Research interests include platelets and endothelium in renal disease, and
cyclosporin nephrotoxicity. In 1980 he collaborated on an experimental kidney
xenograft model. In 1984 he was appointed Consultant Nephrologist and Senior
Lecturer in Renal Medicine at the Institute of Urology & Nephrology. He runs
the Renal Transplant programme at University College London Hospitals (Middlesex
Hospital).
Professor Geoffrey Oldham CBE (Chair)
Geoffrey Oldham obtained his PhD in Geophysics from
the University of Toronto. After working in oil industry, he took up a
fellowship from the Institute of Current World Affairs, where, among other
things, he became a student of the Chinese language. In 1966 he helped start the
Science Policy Research Unit at the University of Sussex, serving as Deputy
Director until 1980 and Director from 1980 until 1992 when he returned to the
Canadian International Development Research Centre and took up the post of
Science Adviser to the President. He has been Chairman of the United Nations
Advisory Committee on Science and Technology for Development and was the UK
Delegate on the United Nations Commission on Science and Technology for
Development. He chaired the Commission's Working Groups on Gender and Science
and Technology for Development, and on Information Technology and Development.

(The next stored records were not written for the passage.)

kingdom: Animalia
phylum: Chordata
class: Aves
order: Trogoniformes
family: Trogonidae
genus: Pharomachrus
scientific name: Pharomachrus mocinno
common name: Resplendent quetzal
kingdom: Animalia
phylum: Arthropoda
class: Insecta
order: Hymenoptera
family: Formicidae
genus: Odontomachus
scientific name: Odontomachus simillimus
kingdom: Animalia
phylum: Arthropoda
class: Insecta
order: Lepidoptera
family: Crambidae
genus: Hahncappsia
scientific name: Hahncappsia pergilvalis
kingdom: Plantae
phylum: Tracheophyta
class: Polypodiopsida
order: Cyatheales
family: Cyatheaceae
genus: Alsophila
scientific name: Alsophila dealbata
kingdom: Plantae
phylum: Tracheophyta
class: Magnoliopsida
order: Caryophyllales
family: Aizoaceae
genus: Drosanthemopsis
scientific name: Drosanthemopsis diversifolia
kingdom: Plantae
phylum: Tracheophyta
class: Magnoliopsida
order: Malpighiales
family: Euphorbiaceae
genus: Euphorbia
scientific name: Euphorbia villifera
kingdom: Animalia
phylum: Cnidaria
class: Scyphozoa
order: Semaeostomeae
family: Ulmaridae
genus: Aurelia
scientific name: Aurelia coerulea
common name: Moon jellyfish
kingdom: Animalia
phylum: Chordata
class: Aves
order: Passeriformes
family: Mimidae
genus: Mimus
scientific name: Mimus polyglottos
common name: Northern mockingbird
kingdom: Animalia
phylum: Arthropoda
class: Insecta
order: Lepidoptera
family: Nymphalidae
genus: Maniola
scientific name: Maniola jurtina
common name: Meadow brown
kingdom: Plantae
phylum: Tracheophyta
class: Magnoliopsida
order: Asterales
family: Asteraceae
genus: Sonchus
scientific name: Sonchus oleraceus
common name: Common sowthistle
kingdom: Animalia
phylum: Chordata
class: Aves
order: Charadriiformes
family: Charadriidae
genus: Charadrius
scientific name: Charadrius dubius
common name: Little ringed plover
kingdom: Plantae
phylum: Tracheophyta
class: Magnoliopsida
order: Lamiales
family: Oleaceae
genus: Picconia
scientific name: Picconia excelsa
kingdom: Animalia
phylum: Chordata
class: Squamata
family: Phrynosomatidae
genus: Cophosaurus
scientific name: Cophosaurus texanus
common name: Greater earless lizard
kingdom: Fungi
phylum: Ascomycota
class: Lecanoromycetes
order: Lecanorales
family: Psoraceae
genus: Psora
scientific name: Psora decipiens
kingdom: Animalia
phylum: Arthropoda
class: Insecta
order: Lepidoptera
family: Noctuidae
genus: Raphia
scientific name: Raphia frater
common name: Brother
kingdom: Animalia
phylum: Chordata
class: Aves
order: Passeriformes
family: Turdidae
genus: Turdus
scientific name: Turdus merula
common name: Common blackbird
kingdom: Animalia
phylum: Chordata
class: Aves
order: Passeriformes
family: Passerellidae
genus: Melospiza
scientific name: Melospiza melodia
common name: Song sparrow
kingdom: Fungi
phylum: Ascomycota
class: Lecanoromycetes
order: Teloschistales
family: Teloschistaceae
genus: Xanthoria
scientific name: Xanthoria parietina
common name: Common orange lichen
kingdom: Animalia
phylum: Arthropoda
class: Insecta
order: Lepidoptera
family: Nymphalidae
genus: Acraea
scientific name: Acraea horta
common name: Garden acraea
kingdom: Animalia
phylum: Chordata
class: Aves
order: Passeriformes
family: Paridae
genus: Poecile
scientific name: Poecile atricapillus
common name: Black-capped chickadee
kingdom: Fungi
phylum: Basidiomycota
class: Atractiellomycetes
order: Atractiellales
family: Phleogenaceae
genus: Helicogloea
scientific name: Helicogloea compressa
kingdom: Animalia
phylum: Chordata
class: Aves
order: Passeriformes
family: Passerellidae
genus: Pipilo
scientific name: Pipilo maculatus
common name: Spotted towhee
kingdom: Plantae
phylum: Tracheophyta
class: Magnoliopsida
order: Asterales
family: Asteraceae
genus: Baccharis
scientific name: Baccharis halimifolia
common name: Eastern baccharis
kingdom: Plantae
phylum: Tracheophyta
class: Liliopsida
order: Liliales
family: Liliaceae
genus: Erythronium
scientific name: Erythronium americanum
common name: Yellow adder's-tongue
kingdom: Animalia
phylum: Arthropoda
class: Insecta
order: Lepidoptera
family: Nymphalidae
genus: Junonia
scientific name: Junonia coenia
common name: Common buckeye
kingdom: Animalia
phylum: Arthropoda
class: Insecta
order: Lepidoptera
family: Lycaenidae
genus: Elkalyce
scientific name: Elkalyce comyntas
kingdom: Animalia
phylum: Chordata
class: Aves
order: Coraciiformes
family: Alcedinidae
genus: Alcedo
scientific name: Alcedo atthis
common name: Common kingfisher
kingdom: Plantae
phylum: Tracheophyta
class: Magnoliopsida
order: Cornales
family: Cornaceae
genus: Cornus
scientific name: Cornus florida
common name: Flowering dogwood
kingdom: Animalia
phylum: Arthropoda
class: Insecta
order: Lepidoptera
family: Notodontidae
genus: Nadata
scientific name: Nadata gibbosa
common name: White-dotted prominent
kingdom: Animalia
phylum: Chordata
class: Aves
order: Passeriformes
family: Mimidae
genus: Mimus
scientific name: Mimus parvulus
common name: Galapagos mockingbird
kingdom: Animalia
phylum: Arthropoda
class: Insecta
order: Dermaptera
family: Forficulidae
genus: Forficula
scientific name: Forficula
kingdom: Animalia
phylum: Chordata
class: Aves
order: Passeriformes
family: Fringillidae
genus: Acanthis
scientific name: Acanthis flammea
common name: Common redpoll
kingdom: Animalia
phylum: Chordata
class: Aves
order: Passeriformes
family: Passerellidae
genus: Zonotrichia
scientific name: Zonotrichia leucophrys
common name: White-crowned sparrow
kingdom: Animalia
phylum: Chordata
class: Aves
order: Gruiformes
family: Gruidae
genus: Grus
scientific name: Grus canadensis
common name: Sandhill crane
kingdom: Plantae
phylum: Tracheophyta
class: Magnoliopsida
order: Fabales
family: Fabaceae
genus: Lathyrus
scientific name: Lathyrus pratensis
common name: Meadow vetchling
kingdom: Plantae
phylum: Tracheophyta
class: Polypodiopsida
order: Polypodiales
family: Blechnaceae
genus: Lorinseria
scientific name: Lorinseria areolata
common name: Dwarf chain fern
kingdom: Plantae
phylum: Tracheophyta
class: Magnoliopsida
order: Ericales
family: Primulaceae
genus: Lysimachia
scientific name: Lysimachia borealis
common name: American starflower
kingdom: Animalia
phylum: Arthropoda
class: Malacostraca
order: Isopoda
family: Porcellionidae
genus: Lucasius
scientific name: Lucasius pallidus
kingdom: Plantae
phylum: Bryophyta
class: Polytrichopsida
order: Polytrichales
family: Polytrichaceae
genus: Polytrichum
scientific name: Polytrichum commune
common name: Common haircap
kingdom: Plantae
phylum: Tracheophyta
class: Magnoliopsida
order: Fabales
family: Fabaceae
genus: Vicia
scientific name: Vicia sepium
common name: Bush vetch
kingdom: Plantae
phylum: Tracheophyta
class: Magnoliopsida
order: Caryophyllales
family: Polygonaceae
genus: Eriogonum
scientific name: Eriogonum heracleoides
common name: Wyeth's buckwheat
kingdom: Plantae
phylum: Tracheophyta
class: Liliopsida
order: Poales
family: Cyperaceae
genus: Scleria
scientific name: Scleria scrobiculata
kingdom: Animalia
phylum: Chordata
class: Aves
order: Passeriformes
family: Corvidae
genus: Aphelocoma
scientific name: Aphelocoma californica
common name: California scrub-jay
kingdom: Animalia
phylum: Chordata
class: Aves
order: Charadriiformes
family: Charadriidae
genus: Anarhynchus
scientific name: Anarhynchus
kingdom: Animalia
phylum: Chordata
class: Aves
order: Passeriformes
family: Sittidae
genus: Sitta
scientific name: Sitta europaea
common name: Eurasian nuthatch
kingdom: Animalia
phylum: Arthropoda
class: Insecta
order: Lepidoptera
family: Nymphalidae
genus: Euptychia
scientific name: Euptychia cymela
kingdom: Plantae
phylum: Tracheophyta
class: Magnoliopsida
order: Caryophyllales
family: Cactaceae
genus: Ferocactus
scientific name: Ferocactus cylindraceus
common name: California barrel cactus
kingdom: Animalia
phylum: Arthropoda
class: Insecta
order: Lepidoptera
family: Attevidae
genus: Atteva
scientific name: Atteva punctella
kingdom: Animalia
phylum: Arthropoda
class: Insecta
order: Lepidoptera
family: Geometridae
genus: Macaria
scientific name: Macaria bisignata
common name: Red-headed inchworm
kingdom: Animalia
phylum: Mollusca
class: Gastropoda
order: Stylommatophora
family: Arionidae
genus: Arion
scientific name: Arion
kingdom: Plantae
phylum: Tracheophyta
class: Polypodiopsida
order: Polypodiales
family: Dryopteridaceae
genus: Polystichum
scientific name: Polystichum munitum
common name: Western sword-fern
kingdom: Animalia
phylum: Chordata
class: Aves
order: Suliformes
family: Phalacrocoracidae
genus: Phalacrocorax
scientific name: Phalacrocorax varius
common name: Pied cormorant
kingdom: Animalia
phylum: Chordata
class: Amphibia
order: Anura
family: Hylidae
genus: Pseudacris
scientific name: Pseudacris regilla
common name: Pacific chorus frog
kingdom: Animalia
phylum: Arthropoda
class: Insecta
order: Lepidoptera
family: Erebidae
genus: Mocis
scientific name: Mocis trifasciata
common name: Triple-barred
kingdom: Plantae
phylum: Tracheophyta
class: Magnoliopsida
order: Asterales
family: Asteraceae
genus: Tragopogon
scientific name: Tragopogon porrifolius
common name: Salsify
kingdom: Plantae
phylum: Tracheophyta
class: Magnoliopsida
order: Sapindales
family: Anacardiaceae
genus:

He is currently co-chair of the Commission's Gender Advisory Board. He was a
member of the WHO Advisory Committee on Health Research from 1995 until
1999.
Timothy F Statham OBE
Formerly a Policeman, Tim Statham served for 24 years
as a Senior Executive and Regional Director within a main stream Political
Party. Awarded the OBE in 1995 for service to two former Prime Ministers. He
joined the National Kidney Federation in 1998 as Fund Raising Manager and was
then appointed the General Manager in 1999.